## [Task brief]
Give back all of the records exactly.

## [Data to use]
__________________________________________________
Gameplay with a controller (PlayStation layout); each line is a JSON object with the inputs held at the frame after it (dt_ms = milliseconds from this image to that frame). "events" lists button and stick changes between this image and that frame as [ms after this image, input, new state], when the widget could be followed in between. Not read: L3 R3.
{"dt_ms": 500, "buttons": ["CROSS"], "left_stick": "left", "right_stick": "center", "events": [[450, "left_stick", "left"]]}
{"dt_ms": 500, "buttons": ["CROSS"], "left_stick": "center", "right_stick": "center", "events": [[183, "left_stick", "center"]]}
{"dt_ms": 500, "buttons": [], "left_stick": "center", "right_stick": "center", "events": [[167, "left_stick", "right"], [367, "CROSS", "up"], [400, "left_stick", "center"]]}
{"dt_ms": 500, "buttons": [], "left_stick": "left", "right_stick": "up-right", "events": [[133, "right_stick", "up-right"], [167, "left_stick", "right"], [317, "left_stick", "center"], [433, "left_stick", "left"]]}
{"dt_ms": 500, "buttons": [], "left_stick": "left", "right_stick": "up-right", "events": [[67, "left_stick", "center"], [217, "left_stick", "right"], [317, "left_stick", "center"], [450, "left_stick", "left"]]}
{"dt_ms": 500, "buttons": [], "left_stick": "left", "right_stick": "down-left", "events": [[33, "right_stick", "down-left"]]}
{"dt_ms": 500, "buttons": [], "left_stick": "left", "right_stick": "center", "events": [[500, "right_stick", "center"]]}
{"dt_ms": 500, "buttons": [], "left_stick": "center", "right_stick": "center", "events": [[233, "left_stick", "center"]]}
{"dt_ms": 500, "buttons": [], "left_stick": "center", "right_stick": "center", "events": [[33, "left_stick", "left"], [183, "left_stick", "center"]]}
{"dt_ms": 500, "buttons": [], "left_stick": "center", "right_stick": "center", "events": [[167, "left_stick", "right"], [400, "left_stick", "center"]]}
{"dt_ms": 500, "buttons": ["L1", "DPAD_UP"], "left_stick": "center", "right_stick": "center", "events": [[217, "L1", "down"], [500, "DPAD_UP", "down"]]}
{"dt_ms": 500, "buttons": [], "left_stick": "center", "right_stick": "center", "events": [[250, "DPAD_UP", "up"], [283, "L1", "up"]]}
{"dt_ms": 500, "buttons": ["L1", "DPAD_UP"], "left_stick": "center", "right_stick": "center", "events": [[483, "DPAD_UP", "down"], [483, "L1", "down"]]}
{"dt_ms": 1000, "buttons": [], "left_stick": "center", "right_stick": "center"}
__________________________________________________
## [Solution to this exercise]
Gameplay with a controller (PlayStation layout); each line is a JSON object with the inputs held at the frame after it (dt_ms = milliseconds from this image to that frame). "events" lists button and stick changes between this image and that frame as [ms after this image, input, new state], when the widget could be followed in between. Not read: L3 R3.
{"dt_ms": 500, "buttons": ["CROSS"], "left_stick": "left", "right_stick": "center", "events": [[450, "left_stick", "left"]]}
{"dt_ms": 500, "buttons": ["CROSS"], "left_stick": "center", "right_stick": "center", "events": [[183, "left_stick", "center"]]}
{"dt_ms": 500, "buttons": [], "left_stick": "center", "right_stick": "center", "events": [[167, "left_stick", "right"], [367, "CROSS", "up"], [400, "left_stick", "center"]]}
{"dt_ms": 500, "buttons": [], "left_stick": "left", "right_stick": "up-right", "events": [[133, "right_stick", "up-right"], [167, "left_stick", "right"], [317, "left_stick", "center"], [433, "left_stick", "left"]]}
{"dt_ms": 500, "buttons": [], "left_stick": "left", "right_stick": "up-right", "events": [[67, "left_stick", "center"], [217, "left_stick", "right"], [317, "left_stick", "center"], [450, "left_stick", "left"]]}
{"dt_ms": 500, "buttons": [], "left_stick": "left", "right_stick": "down-left", "events": [[33, "right_stick", "down-left"]]}
{"dt_ms": 500, "buttons": [], "left_stick": "left", "right_stick": "center", "events": [[500, "right_stick", "center"]]}
{"dt_ms": 500, "buttons": [], "left_stick": "center", "right_stick": "center", "events": [[233, "left_stick", "center"]]}
{"dt_ms": 500, "buttons": [], "left_stick": "center", "right_stick": "center", "events": [[33, "left_stick", "left"], [183, "left_stick", "center"]]}
{"dt_ms": 500, "buttons": [], "left_stick": "center", "right_stick": "center", "events": [[167, "left_stick", "right"], [400, "left_stick", "center"]]}
{"dt_ms": 500, "buttons": ["L1", "DPAD_UP"], "left_stick": "center", "right_stick": "center", "events": [[217, "L1", "down"], [500, "DPAD_UP", "down"]]}
{"dt_ms": 500, "buttons": [], "left_stick": "center", "right_stick": "center", "events": [[250, "DPAD_UP", "up"], [283, "L1", "up"]]}
{"dt_ms": 500, "buttons": ["L1", "DPAD_UP"], "left_stick": "center", "right_stick": "center", "events": [[483, "DPAD_UP", "down"], [483, "L1", "down"]]}
{"dt_ms": 1000, "buttons": [], "left_stick": "center", "right_stick": "center"}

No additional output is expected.